Yes. Last year, you announced a next-generation MC4R agonist called RM718 at this stage. Maybe you could share some of the key kind of differences between those 2 assets with respect to MC1R, for example, the dosing paradigm.

Yes. I mean there's 2 drivers for our weekly program. One is -- a daily chronic injectable is not a great option if you can obviously make it a weekly. So huge from a tolerability standpoint, that was a huge lever. Second is our current drug does hit MC1 receptor, and that is on the melanocytes and so it causes hyperpigmentation, which has not been a huge problem for the vast majority of patients, about 5% of patients discontinue because of hyperpigmentation, but it's not great. And so obviously, we had a desire to eliminate it. So the 718 was very much designed to preserve all the good that we see in setmelanotide. It was built off of what we know about setmelanotide an 8-amino acid cyclic peptide. This is 7-amino acid cyclic peptide. And what you wanted to preserve was you wanted to preserve the activity, the satiety benefit and the subsequent weight loss and not have any of the side effects, which are the cardiovascular side effects and the like, which have plagued other attempts to develop drugs in the MC4R pathway. So long story short, the 718 program does that, but it's more specific. We eliminated the MC1 activity. So it's vastly -- it's agonism for MC4 is hundredfold -- hundreds of folds higher than for MC1.

Okay. You've highlighted some preclinical data, which I think is relatively derisking for the product. Maybe you could expand on the confidence that you have from that preclinical data as you enter the clinic with 718.

Yes. I mean we ran multiple rodent models, which have the limitations, but we know the effect of setmelanotide had in that model. We're obviously looking to recreate it with 718 and then the second part of it is to prove in those preclinical models that you don't have a cardiovascular signal. And so you do that through a non-human primate study, and we did that and it performed very well. So I think we have exactly the profile that we want. The goal of our preclinical -- of our development programs, early development programs are obviously to prove that it's safe in humans. We're in the normal volunteer part, but also they got a good sense for dose, and that will be a key aspect.

Okay. So maybe you could help us understand the development path from here for 718, in particular, like the efficiencies you think you can get given your prior experience?

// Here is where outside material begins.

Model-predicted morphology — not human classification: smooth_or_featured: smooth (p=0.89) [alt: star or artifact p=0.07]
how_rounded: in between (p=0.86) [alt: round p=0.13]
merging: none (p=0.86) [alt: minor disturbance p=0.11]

So the huge advantage of hypothalamic obesity is that it's such a sensitive model. And so when we were developing setmelanotide, we didn't know that it would work in HO and some of these other models were more challenging. So we're starting in HO if it doesn't work in HO, we're done. That's the gift, if you will, of that opportunity for that specific indication. So we'll do the current normal volunteer part, single and multiple administration, that's being done in patients with obesity. So MC4 does not work in patients with general obesity, but it does have a signal, meaning that you will lose 2% to 3% of weight over a relatively short period of time. So we'll be looking for that. Again, just to reconfirm that that's -- we're going to talk in a moment about the oral, and they did see 2% to 3% in that. So that was all reassuring. So for 718, we'll do the normal volunteer part and then we have a Part C of that study, which is in hypothalamic obesity patients, and that will be open label. And that, again, hopefully, will be fully enrolled and completed by first half of next year. So as we get -- what I'm hoping, we hope is that the Phase III trial will be done. That's locked, that time line is locked in the first half of next year and that both the HO, the 718 program and the daily oral program also complete their Phase II like work in the first half of next year.

Okay. Great. One of the benefits is also on patents. So just remind us what the patent extension is here.

Yes. So the setmelanotide composition matters through 2032. We have methods patents go well beyond that the way 2030, but the advantage of both 718 and the small molecules that they both have composition of matter, depending on patent term extension, 2040 plus. So it gives us a very long runway here to fully develop this MC4 pathway opportunity, and we think there's a lot of work to do.

Awesome. You've talked about it a couple of times. So now let's transition to the oral. You acquired this oral MC4 agonist earlier in the year. So talk to us about the impetus behind that deal.

Yes. We've been following LG Chem as anybody who's on our space had when they first put out their preclinical data, which was interesting. And so we had a long engagement of probably over a year of dialogue, trying to figure out what made sense and got to a very good place for both companies at the end of the day. So what we're excited about with the small molecule, they did a very robust preclinical program, ran more rodent models than we had run internally. So we felt confident there. And they've also shown that they didn't have the cardiovascular signal. So those were the 2 major issues we wanted to... The Phase I study, as I indicated, they had the expected efficacy biologic signal of this 2% to 3% weight loss. And then really importantly is the tolerability. And numbers are still relatively small. We will see how we do as we get into patients. But it looks very tolerable from a GI and they have the same on-target effect. So the GI, the nausea, a little bit of vomiting, a little bit of diarrhea, those are on-target effects of MC4 agonism. So expect to see those, but they didn't have anything else, at least in the -- so far that is that unexpected your drug has a problem kind of issue.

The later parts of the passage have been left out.